▸ Task: The line containing "solutions, c’est donner" and every line after it, through the last line of the records, are to be transcribed exactly, and nothing else.

Data in this exercise below:

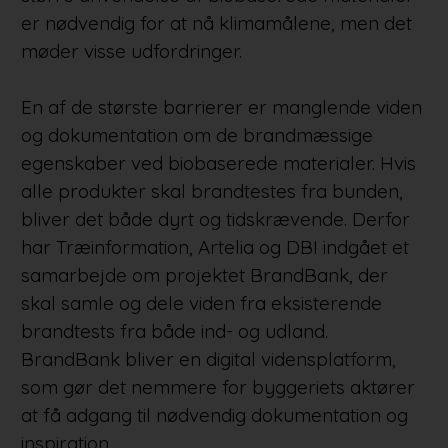
er nødvendig for at nå klimamålene, men det
møder visse udfordringer.
En af de største barrierer er manglende viden
og dokumentation om de brandmæssige
egenskaber ved biobaserede materialer. Hvis
alle produkter skal brandtestes fra bunden,
bliver det både dyrt og tidskrævende. Derfor
har Træinformation, Artelia og DBI indgået et
samarbejde om projektet BrandBank, der
skal samle og dele viden fra eksisterende
brandtests fra både ind- og udland.
BrandBank bliver en digital vidensplatform,
som gør det nemmere for byggeriets aktører
at få adgang til nødvendig dokumentation og
inspiration.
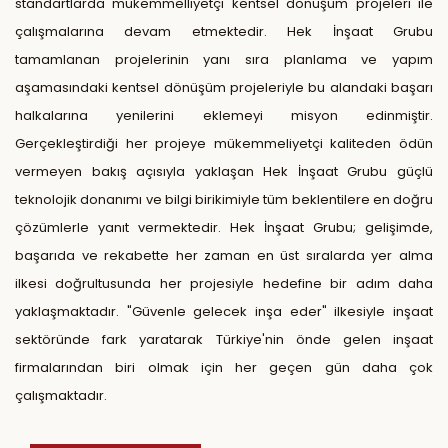
standartlarda mükemmelliyetçi kentsel dönüşüm projeleri ile
çalışmalarına devam etmektedir. Hek İnşaat Grubu
tamamlanan projelerinin yanı sıra planlama ve yapım
aşamasındaki kentsel dönüşüm projeleriyle bu alandaki başarı
halkalarına yenilerini eklemeyi misyon edinmiştir.
Gerçekleştirdiği her projeye mükemmeliyetçi kaliteden ödün
vermeyen bakış açısıyla yaklaşan Hek İnşaat Grubu güçlü
teknolojik donanımı ve bilgi birikimiyle tüm beklentilere en doğru
çözümlerle yanıt vermektedir. Hek İnşaat Grubu; gelişimde,
başarıda ve rekabette her zaman en üst sıralarda yer alma
ilkesi doğrultusunda her projesiyle hedefine bir adım daha
yaklaşmaktadır. "Güvenle gelecek inşa eder" ilkesiyle inşaat
sektöründe fark yaratarak Türkiye'nin önde gelen inşaat
firmalarından biri olmak için her geçen gün daha çok
çalışmaktadır.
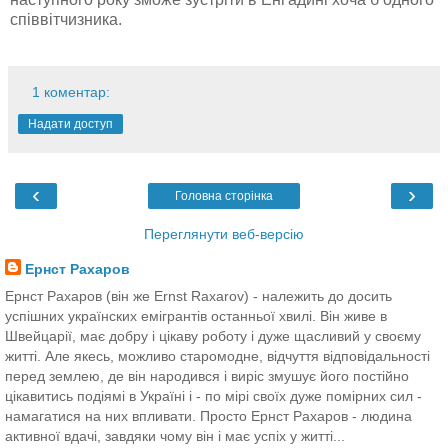
співвітчизника.
1 коментар:
Надати доступ
‹
›
Головна сторінка
Переглянути веб-версію
Ернст Рахаров
Ернст Рахаров (він же Ernst Raxarov) - належить до досить
успішних українских емігрантів останньої хвилі. Він живе в
Швейцарії, має добру і цікаву роботу і дуже щасливий у своєму
житті. Але якесь, можливо старомодне, відчуття відповідальності
перед землею, де він народився і виріс змушує його постійно
цікавитись подіямі в Україні і - по мірі своїх дуже помірних сил -
намагатися на них впливати. Просто Ернст Рахаров - людина
активної вдачі, завдяки чому він і має успіх у житті...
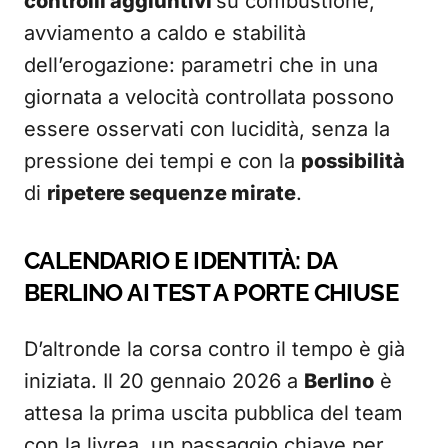
controlli aggiuntivi
su combustione,
avviamento a caldo e stabilità
dell’erogazione: parametri che in una
giornata a velocità controllata possono
essere osservati con lucidità, senza la
pressione dei tempi e con la
possibilità
di
ripetere sequenze mirate
.
CALENDARIO E IDENTITÀ: DA
BERLINO AI TEST A PORTE CHIUSE
D’altronde la corsa contro il tempo è già
iniziata. Il 20 gennaio 2026 a
Berlino
è
attesa la prima uscita pubblica del team
con la livrea, un passaggio chiave per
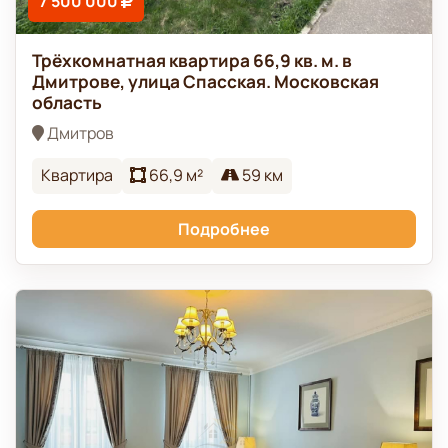
7 500 000
Трёхкомнатная квартира 66,9 кв. м. в
Дмитрове, улица Спасская. Московская
область
Дмитров
Квартира
66,9 м²
59 км
Подробнее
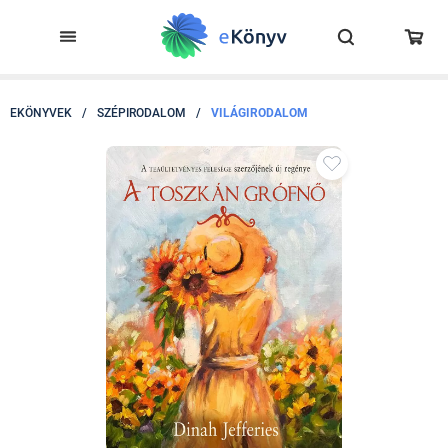
EKÖNYVEK
/
SZÉPIRODALOM
/
VILÁGIRODALOM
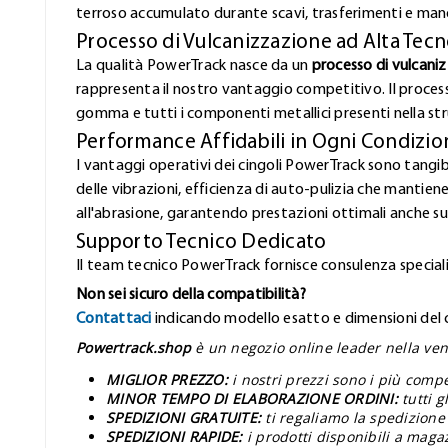
terroso accumulato durante scavi, trasferimenti e mano
Processo di Vulcanizzazione ad Alta Tecn
La qualità PowerTrack nasce da un
processo di vulcani
rappresenta il nostro vantaggio competitivo. Il proces
gomma e tutti i componenti metallici presenti nella stru
Performance Affidabili in Ogni Condizio
I vantaggi operativi dei cingoli PowerTrack sono tangibi
delle vibrazioni, efficienza di auto-pulizia che mantiene
all'abrasione, garantendo prestazioni ottimali anche sui
Supporto Tecnico Dedicato
Il team tecnico PowerTrack fornisce consulenza speciali
Non sei sicuro della compatibilità?
Contattaci
indicando modello esatto e dimensioni del ci
Powertrack.shop
è un negozio online leader nella vend
MIGLIOR PREZZO:
i nostri prezzi sono i più comp
MINOR TEMPO DI ELABORAZIONE ORDINI:
tutti 
SPEDIZIONI GRATUITE:
ti regaliamo la spedizione
SPEDIZIONI RAPIDE:
i prodotti disponibili a maga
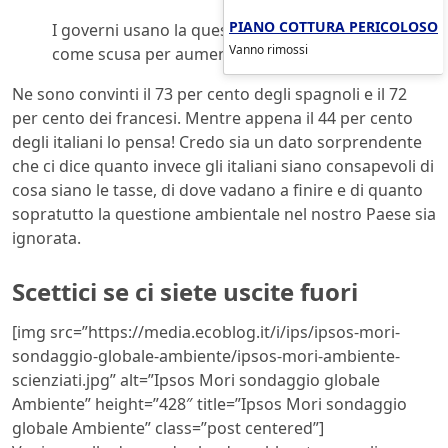
PIANO COTTURA PERICOLOSO
I governi usano la questione ambientale
Vanno rimossi
come scusa per aumentare le tasse.
Ne sono convinti il 73 per cento degli spagnoli e il 72
per cento dei francesi. Mentre appena il 44 per cento
degli italiani lo pensa! Credo sia un dato sorprendente
che ci dice quanto invece gli italiani siano consapevoli di
cosa siano le tasse, di dove vadano a finire e di quanto
sopratutto la questione ambientale nel nostro Paese sia
ignorata.
Scettici se ci siete uscite fuori
[img src=”https://media.ecoblog.it/i/ips/ipsos-mori-
sondaggio-globale-ambiente/ipsos-mori-ambiente-
scienziati.jpg” alt=”Ipsos Mori sondaggio globale
Ambiente” height=”428″ title=”Ipsos Mori sondaggio
globale Ambiente” class=”post centered”]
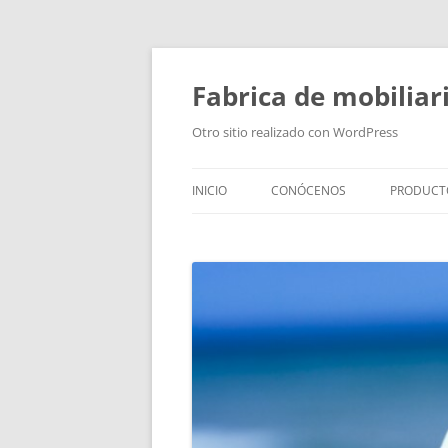
Fabrica de mobiliar
Otro sitio realizado con WordPress
INICIO
CONÓCENOS
PRODUCT
PUERTAS
MODULO
PUERTAS
TIRADOR
BAÑOS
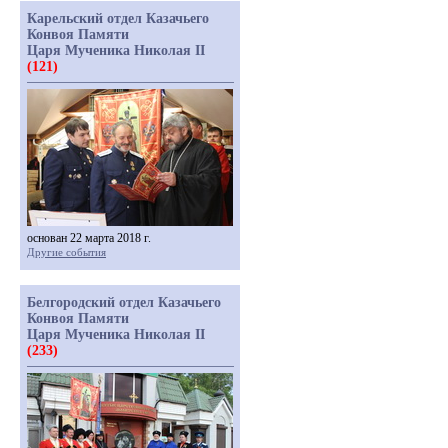
Карельский отдел Казачьего
Конвоя Памяти
Царя Мученика Николая II
(121)
основан 22 марта 2018 г.
Другие события
Белгородский отдел Казачьего
Конвоя Памяти
Царя Мученика Николая II
(233)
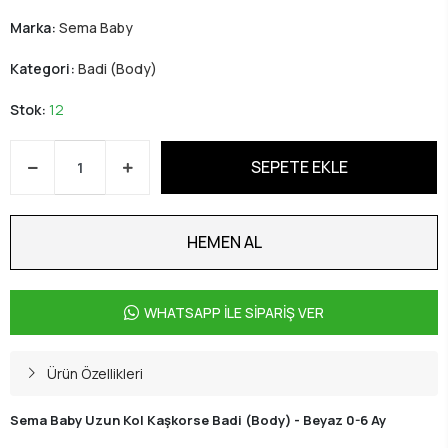
Marka:
Sema Baby
Kategori:
Badi (Body)
Stok:
12
SEPETE EKLE
HEMEN AL
WHATSAPP İLE SİPARİŞ VER
Ürün Özellikleri
Sema Baby Uzun Kol Kaşkorse Badi (Body) - Beyaz 0-6 Ay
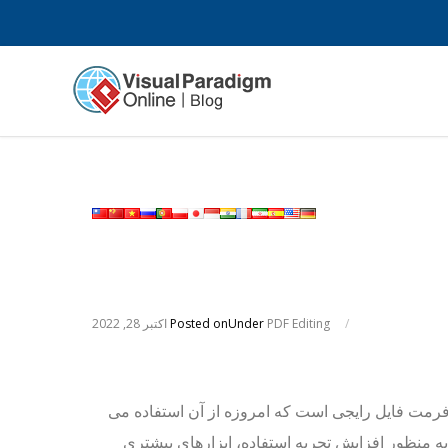
/
PDF Editing
Under
Posted on
اکتبر 28, 2022
PD فرمت فایل رایجی است که امروزه از آن استفاده می
به منظور افزایش تجربه استفاده، ابزارهای بیشتری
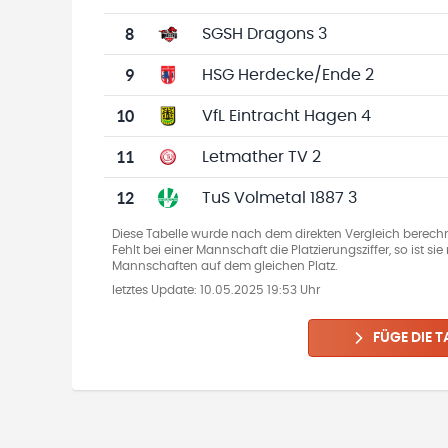
8
SGSH Dragons 3
9
HSG Herdecke/Ende 2
10
VfL Eintracht Hagen 4
11
Letmather TV 2
12
TuS Volmetal 1887 3
Diese Tabelle wurde nach dem direkten Vergleich berechn
Fehlt bei einer Mannschaft die Platzierungsziffer, so ist s
Mannschaften auf dem gleichen Platz.
letztes Update:
10.05.2025 19:53 Uhr
FÜGE DIE T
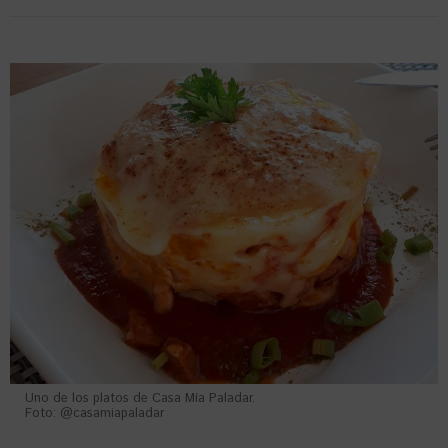
Uno de los platos de Casa Mía Paladar.
Foto: @casamiapaladar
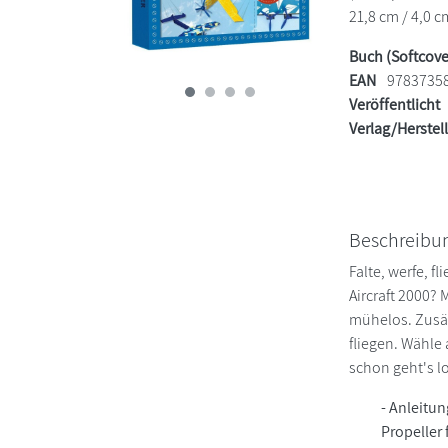
21,8 cm / 4,0 c
Buch (Softcove
EAN
9783735
Veröffentlicht
Verlag/Herstel
Beschreibu
Falte, werfe, f
Aircraft 2000?
mühelos. Zusät
fliegen. Wähle 
schon geht's l
- Anleitun
Propeller 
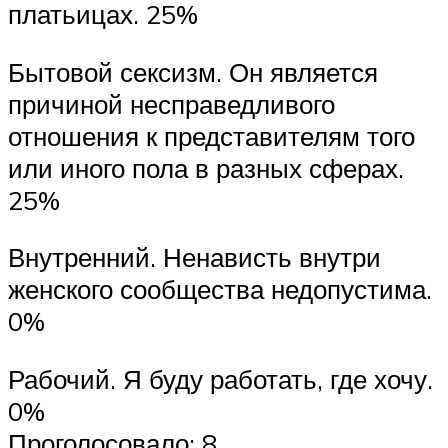
платьицах. 25%
Бытовой сексизм. Он является
причиной несправедливого
отношения к представителям того
или иного пола в разных сферах.
25%
Внутренний. Ненависть внутри
женского сообщества недопустима.
0%
Рабочий. Я буду работать, где хочу.
0%
Проголосовало: 8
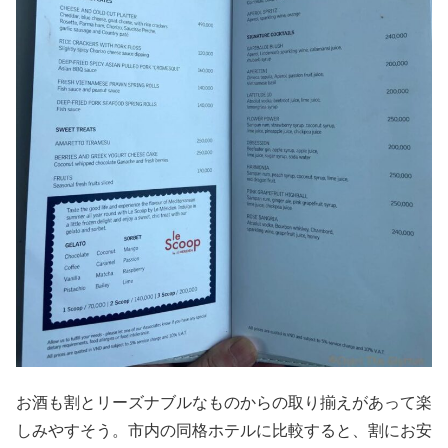
お酒も割とリーズナブルなものからの取り揃えがあって楽
しみやすそう。市内の同格ホテルに比較すると、割にお安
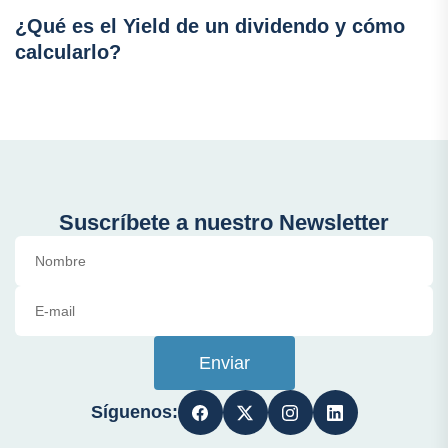
¿Qué es el Yield de un dividendo y cómo
calcularlo?
Suscríbete a nuestro Newsletter
Enviar
Síguenos:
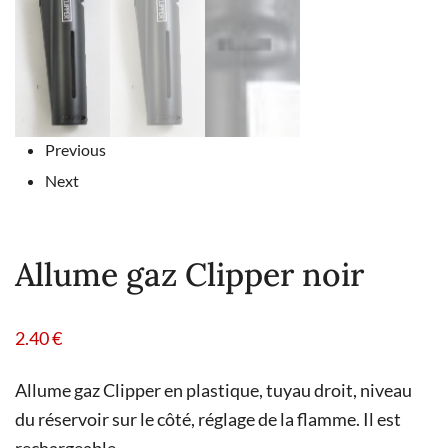
Previous
Next
Allume gaz Clipper noir
2.40
€
Allume gaz Clipper en plastique, tuyau droit, niveau
du réservoir sur le côté, réglage de la flamme. Il est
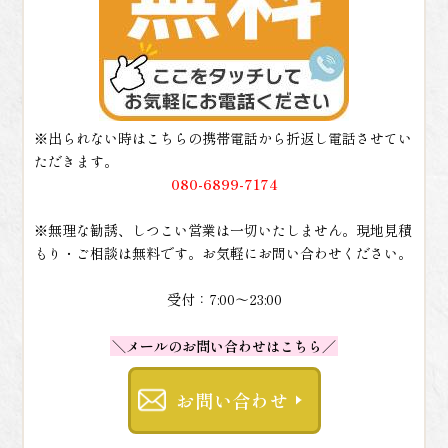
※出られない時はこちらの携帯電話から折返し電話させてい
ただきます。
080-6899-7174
※無理な勧誘、しつこい営業は一切いたしません。現地見積
もり・ご相談は無料です。お気軽にお問い合わせください。
受付：7:00～23:00
＼メールのお問い合わせはこちら／
お問い合わせ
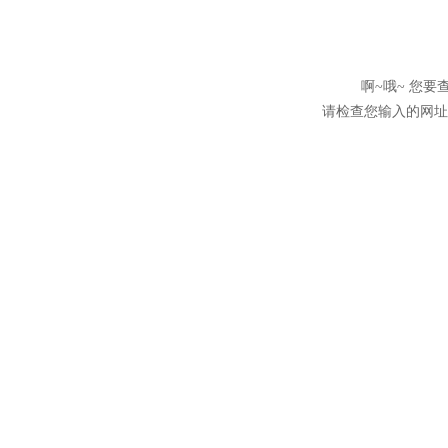
啊~哦~ 您
请检查您输入的网址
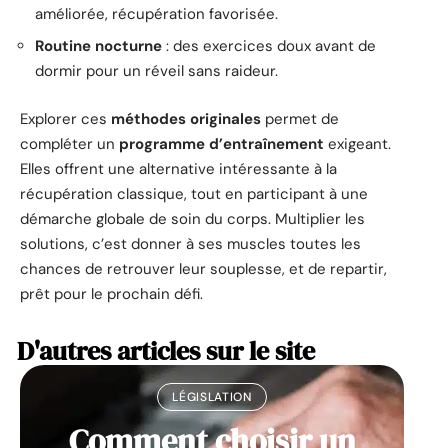
améliorée, récupération favorisée.
Routine nocturne
: des exercices doux avant de
dormir pour un réveil sans raideur.
Explorer ces
méthodes originales
permet de
compléter un
programme d’entraînement
exigeant.
Elles offrent une alternative intéressante à la
récupération classique, tout en participant à une
démarche globale de soin du corps. Multiplier les
solutions, c’est donner à ses muscles toutes les
chances de retrouver leur souplesse, et de repartir,
prêt pour le prochain défi.
D'autres articles sur le site
LÉGISLATION
Comment choisir un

End of Data in this exercise.

▸ Expected output:
solutions, c’est donner à ses muscles toutes les
chances de retrouver leur souplesse, et de repartir,
prêt pour le prochain défi.
D'autres articles sur le site
LÉGISLATION
Comment choisir un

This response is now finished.